If you can get fast RAM cheap at desired capacity, then of course go for it. Otherwise, prioritize capacity over speed.


----------



## Ferrum Master (Dec 13, 2015)

I bought 1600Mhz and clocked them to 2400MHz


----------



## Frick (Dec 13, 2015)

...PACMAN... said:


> Nope, http://www.eurogamer.net/articles/digitalfoundry-2015-intel-core-i3-6100-review
> 
> Fallout 4...look at that difference between 4770k with 1333 and then 2400 RAM


holy crap Ryse went from 55FPS on 1600Mhz memory to 88FPS on 2133Mhz memory. Or is there something else in play?


The Fallout 4 example is no surprise to me, Bethsoft are just crappy at what they do.


----------



## RejZoR (Dec 13, 2015)

If RAM alone creates 30fps difference, then the game is shite. The biggest differences I've seen were 5fps...


----------



## Ferrum Master (Dec 13, 2015)

RejZoR said:


> If RAM alone creates 30fps difference, then the game is shite. The biggest differences I've seen were 5fps...

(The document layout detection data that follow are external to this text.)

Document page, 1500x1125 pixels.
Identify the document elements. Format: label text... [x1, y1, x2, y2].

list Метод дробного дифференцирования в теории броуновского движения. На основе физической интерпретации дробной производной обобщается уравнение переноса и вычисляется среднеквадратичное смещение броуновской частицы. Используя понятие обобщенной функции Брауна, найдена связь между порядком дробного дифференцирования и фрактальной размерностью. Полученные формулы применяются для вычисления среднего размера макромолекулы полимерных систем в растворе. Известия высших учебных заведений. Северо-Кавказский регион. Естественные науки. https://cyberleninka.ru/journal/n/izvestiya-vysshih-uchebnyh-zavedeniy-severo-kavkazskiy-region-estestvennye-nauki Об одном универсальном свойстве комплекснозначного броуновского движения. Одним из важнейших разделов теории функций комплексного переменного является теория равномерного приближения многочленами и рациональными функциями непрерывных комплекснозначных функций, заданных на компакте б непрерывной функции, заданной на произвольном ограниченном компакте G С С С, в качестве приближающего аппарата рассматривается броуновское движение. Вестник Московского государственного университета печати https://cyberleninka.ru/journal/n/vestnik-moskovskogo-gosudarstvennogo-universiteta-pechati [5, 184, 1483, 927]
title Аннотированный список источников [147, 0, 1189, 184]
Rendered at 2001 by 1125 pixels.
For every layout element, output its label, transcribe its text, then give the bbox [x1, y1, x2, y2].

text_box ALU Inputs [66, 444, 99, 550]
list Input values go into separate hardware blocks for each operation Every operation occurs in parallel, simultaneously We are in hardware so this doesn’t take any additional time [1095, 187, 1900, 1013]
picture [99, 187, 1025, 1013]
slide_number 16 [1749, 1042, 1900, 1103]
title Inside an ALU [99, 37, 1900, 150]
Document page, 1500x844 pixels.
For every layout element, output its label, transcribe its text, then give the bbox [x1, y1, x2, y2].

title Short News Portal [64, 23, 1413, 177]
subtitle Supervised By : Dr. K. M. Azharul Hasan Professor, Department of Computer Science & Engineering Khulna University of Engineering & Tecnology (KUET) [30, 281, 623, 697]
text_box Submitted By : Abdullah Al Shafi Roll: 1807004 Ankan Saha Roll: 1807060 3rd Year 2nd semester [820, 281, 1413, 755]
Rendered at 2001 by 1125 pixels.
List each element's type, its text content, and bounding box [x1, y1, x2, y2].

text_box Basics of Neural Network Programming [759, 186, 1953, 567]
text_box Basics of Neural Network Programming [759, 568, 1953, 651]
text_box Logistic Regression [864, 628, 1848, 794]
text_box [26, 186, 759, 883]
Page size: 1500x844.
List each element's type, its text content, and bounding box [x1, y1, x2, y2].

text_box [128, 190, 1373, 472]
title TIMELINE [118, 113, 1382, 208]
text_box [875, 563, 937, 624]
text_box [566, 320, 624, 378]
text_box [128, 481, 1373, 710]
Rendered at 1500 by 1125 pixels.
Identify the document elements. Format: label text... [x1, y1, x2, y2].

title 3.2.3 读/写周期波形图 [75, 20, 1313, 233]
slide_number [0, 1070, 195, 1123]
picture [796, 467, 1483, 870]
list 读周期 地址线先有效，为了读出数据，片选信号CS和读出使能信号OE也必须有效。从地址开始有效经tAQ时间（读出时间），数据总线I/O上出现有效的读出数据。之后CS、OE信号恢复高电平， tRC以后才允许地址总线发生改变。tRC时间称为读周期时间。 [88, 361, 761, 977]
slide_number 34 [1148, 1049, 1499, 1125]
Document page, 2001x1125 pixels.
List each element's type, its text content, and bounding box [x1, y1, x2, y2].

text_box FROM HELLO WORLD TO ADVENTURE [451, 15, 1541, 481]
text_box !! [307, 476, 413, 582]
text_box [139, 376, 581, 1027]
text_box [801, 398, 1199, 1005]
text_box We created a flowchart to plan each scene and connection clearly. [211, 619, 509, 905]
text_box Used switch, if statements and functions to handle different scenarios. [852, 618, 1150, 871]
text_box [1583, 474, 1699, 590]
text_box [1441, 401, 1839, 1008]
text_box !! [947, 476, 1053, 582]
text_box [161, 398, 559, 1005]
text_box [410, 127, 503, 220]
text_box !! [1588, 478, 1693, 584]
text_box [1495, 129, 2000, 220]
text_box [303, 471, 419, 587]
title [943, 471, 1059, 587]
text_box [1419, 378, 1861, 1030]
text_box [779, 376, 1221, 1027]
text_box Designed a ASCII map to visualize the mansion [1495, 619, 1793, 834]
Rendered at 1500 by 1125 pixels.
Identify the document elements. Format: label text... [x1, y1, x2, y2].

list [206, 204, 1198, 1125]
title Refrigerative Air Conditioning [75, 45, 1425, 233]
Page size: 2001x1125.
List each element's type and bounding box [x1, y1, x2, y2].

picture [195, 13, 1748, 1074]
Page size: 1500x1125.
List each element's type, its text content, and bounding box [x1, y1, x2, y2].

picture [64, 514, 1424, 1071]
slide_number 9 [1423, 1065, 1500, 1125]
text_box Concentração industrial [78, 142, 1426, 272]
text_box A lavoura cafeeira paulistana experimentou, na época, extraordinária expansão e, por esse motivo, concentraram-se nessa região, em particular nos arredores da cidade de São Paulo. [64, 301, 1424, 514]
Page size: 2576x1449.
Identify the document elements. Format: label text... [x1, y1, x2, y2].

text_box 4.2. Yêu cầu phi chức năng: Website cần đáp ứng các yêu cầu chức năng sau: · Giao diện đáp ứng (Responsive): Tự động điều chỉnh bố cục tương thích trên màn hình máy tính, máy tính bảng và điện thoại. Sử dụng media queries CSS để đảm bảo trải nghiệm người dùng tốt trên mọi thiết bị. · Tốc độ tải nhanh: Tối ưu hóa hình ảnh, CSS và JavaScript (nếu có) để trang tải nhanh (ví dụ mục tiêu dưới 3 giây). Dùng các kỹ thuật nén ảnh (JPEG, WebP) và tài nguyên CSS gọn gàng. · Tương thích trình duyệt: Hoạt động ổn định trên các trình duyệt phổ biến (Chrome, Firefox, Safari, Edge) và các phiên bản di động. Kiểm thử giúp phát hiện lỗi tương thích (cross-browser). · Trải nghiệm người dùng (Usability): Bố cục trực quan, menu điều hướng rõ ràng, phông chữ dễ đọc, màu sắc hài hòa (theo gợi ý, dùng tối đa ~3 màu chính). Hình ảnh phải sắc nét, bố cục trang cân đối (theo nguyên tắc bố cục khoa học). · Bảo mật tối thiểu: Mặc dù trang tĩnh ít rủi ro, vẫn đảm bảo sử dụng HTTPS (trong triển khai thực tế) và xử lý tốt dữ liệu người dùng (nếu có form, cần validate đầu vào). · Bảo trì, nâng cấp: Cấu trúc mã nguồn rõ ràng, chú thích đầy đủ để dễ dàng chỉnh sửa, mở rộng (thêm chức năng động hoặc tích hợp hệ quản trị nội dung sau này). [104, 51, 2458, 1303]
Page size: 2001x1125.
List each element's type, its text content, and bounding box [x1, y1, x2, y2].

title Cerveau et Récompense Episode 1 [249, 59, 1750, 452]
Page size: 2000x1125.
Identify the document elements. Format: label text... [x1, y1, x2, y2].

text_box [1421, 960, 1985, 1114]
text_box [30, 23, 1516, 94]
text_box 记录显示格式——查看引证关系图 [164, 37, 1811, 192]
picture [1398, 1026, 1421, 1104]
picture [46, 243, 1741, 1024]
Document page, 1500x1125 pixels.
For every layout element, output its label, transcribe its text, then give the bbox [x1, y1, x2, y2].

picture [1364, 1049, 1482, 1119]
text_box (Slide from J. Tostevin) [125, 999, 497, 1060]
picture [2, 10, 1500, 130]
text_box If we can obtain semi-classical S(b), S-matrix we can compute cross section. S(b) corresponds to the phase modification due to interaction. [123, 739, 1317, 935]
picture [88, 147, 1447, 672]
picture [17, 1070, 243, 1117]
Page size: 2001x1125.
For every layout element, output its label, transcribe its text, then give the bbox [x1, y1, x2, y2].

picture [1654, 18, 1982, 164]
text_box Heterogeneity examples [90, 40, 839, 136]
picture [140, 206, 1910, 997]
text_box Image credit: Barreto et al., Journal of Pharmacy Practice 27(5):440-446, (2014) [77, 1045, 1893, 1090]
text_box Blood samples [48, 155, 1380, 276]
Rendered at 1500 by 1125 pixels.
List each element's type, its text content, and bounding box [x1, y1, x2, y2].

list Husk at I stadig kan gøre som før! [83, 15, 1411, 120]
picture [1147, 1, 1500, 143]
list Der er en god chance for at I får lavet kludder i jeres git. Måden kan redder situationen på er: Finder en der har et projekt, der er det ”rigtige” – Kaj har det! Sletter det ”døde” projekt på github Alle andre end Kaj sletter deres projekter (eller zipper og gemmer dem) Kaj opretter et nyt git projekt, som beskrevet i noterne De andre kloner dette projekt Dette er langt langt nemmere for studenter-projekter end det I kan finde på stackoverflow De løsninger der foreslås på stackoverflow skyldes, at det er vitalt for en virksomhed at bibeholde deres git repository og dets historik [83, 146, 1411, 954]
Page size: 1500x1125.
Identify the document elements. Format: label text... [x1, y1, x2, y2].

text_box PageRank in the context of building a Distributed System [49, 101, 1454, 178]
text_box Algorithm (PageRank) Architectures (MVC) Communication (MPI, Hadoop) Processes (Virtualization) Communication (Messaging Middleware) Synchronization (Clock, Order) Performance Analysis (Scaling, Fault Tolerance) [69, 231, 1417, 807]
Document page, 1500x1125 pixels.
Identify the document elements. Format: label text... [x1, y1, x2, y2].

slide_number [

It depends on the GPU itself tou... I had 5-7FPS increase settings from 1600 to 2400...


----------



## The N (Dec 13, 2015)

Frequency does make difference when difference is huge. and 2400 does make. however capacity is real deal for an upgrade.


----------



## F-Zero (Dec 17, 2015)

Thanks everyone again for your help ! I got myself a little something for Xmas. Now i got 16 Gb of 1600 Mhz DDR3 memory.

Happy Holidays !


----------